Home Pick up Trucks South Dakota Attorney General Jason Ravnsborg hit a man with his car...

South Dakota Attorney General Jason Ravnsborg hit a man with his car in fatal collision

Officials identified the victim as 55-year-old Joseph Boever of Highmore, S.D. At a news conference Monday, South Dakota Gov. Kristi L. Noem (R) said the South Dakota Highway Patrol is overseeing the investigation, with help from the North Dakota Bureau of Criminal Investigation.

The incident has left Boever’s family demanding answers.

Boever’s cousins, Nick and Victor Nemec, told the Rapid City Journal that Boever had left his Ford pickup truck on the side of the highway Saturday morning after driving into the roadside ditch and hitting a bale of hay. Boever was apparently returning to his truck when Ravnsborg struck him later that night.
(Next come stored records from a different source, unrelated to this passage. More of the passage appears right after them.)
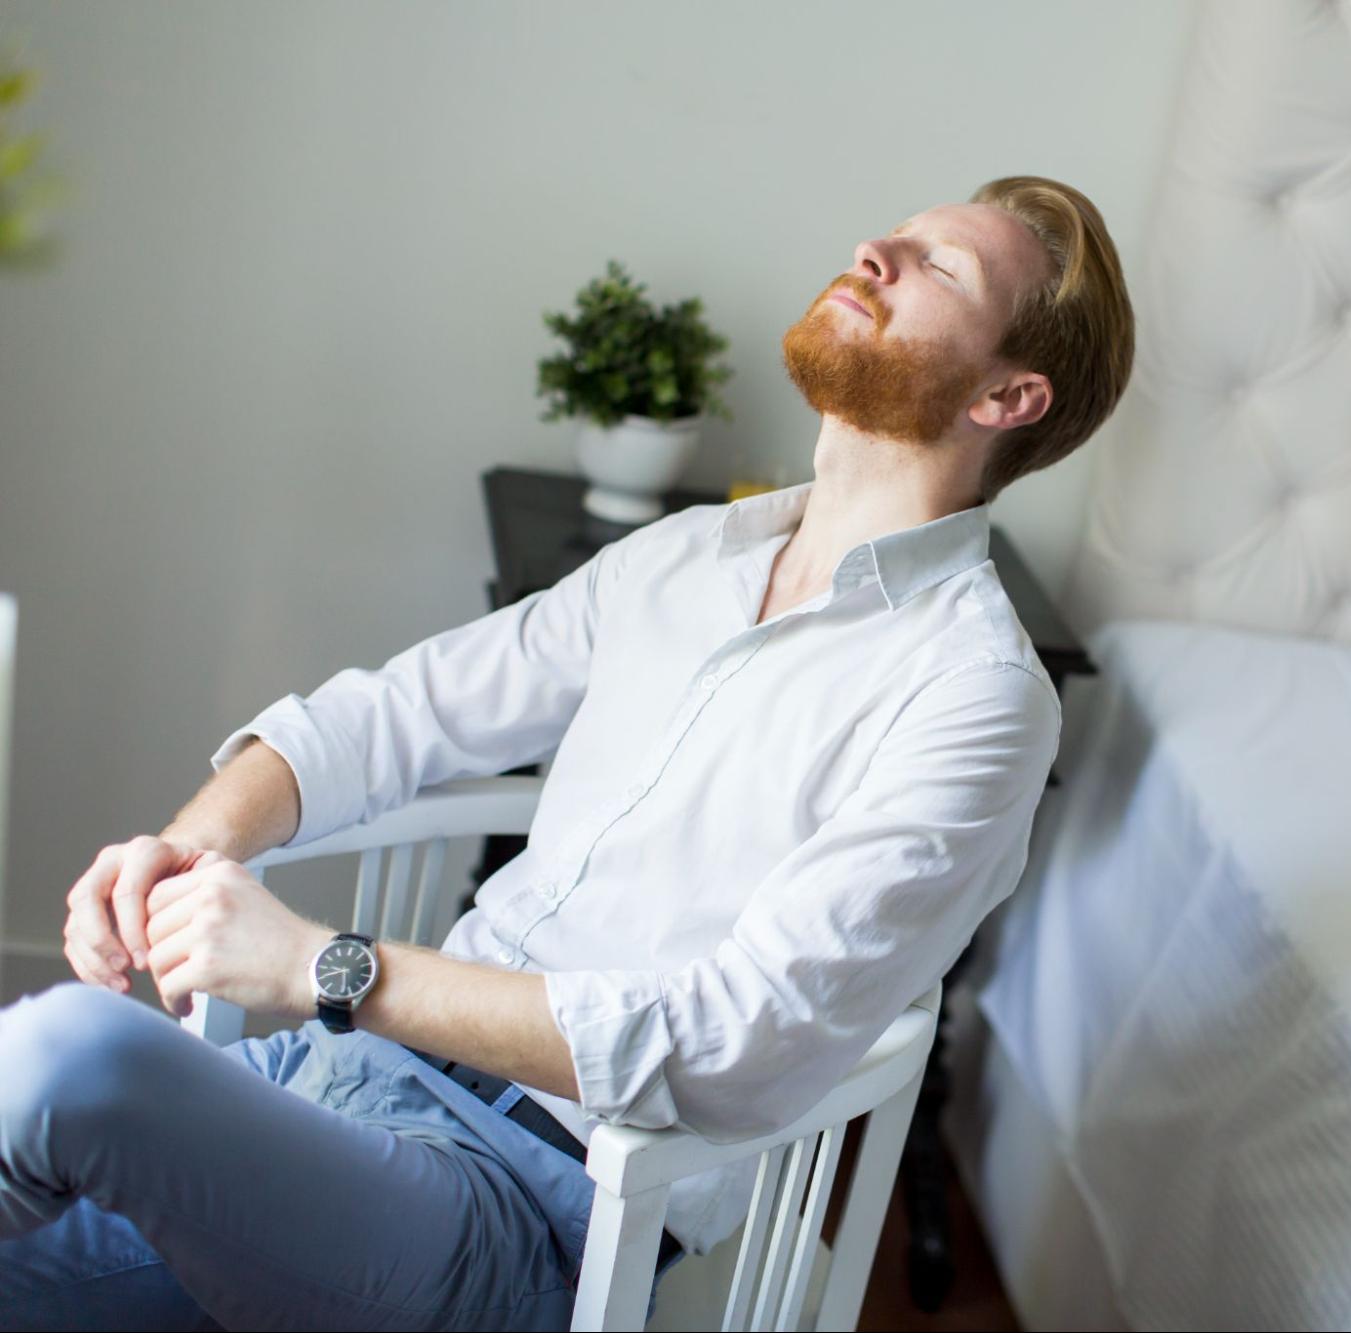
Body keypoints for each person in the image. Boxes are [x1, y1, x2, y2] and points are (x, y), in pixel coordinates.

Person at [0, 174, 1134, 1330]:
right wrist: (183, 849)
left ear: (1010, 394)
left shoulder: (976, 695)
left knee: (71, 1056)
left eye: (939, 265)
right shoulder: (689, 556)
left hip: (523, 1204)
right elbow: (397, 713)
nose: (875, 250)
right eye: (895, 233)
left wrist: (323, 968)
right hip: (334, 1094)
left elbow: (725, 1048)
“A deer doesn’t look like a human,” Victor Nemec told the Journal.

After the collision, Ravnsborg, 44, said in a statement released late Monday night that he stopped his car, phoned the sheriff and got out to survey the damage. Pieces of his car lay on the road. His license plate had been damaged. Ravnsborg said he used his cellphone flashlight to search the ditch for the animal he believed he had hit.

“All I could see were pieces of my vehicle laying on and around the roadway,” he said in a statement.

Hyde County Sheriff Mike Volek responded to the accident scene, according to Ravnsborg’s account. He also inspected the damage to the vehicle and looked for an injured animal, but did not find one, Ravnsborg said.

“At no time did either of us suspect that I had been involved in an accident with a person,” Ravnsborg said in the statement.

The Ford Taurus had been damaged too severely to drive back to Pierre, where Ravnsborg lives. Volek offered to lend his personal vehicle to Ravnsborg so that he could get home, the attorney general said. Ravnsborg agreed, according to his account, and the sheriff drove him to his home. Then, Ravnsborg drove the sheriff’s personal car back to his house in Pierre.

The next morning, Ravnsborg said that he and his chief of staff took the sheriff’s vehicle to a gas station and then stopped at the scene of the accident, where debris was still in the roadway.

“As I walked along the shoulder of the road I discovered the body of Mr. Boever in the grass just off the roadway,” Ravnsborg said. “It was apparent that Mr. Boever was deceased.”

According to Ravnsborg’s statement, he immediately drove to Volek’s home and reported the body. Ravnsborg, who said he wasn’t drinking the night of the accident, said he will not answer further questions until the investigation is closed.

“I’ve been cooperating fully with the investigation and have agreed to a search of both of my cellphones, provided a blood draw, and have given the investigators the names of anyone at the dinner who can confirm that I was not drinking alcohol at any time during the event,” he said.

Ravnsborg is serving his first term as attorney general after being elected in 2018. According to the Argus Leader, Ravnsborg has a history of speeding and other minor traffic violations.

Nick and Victor Nemec were called to identify Boever’s body Sunday evening. The circumstances of the accident and the amount of time it took for the body to be discovered and identified has raised concerns for the victim’s family members.

“I believe the state is going to try to cover this up as much as they can,” Victor Nemec told the Rapid City Journal. “This state is known for covering up wrongdoing of elected officials all the time.”

Boever had phoned his cousin Victor on Saturday morning after he crashed his truck into the hale bale. He picked up Boever and drove him home, promising to give him a lift to retrieve the truck on Sunday morning. It’s not clear why Boever apparently decided to return to the truck on foot on Saturday night instead.

“The next morning, I called him a couple of times, didn’t get any answer on his cellphone, so I decided to drive into town and stop at his house,” Victor Nemec told KELO.

One the way, he passed the truck, still abandoned in the ditch. This time, however, it was surrounded by police cruisers, crime tape and tarps covering unseen objects lying on the ground nearby. Boever wasn’t home when Nemec arrived. Then, he called the sheriff’s office to ask if his cousin had been involved in a car accident.

Deputies asked Nemec to wait for an officer to show up to speak with him, the Journal reported. Nemec waited for hours until a deputy finally phoned at 7:30 p.m. Sunday evening, telling him to go to a local funeral home to identify his cousin.

His wife, Jennifer Boever, said she was confused by the amount of time between the accident and her husband being identified.

“Why did my husband lie in a ditch for 22 hours?” she told KELO. “I mean, we have no answers yet. And right now I’m just raw and numb, I just lost the man of my life.”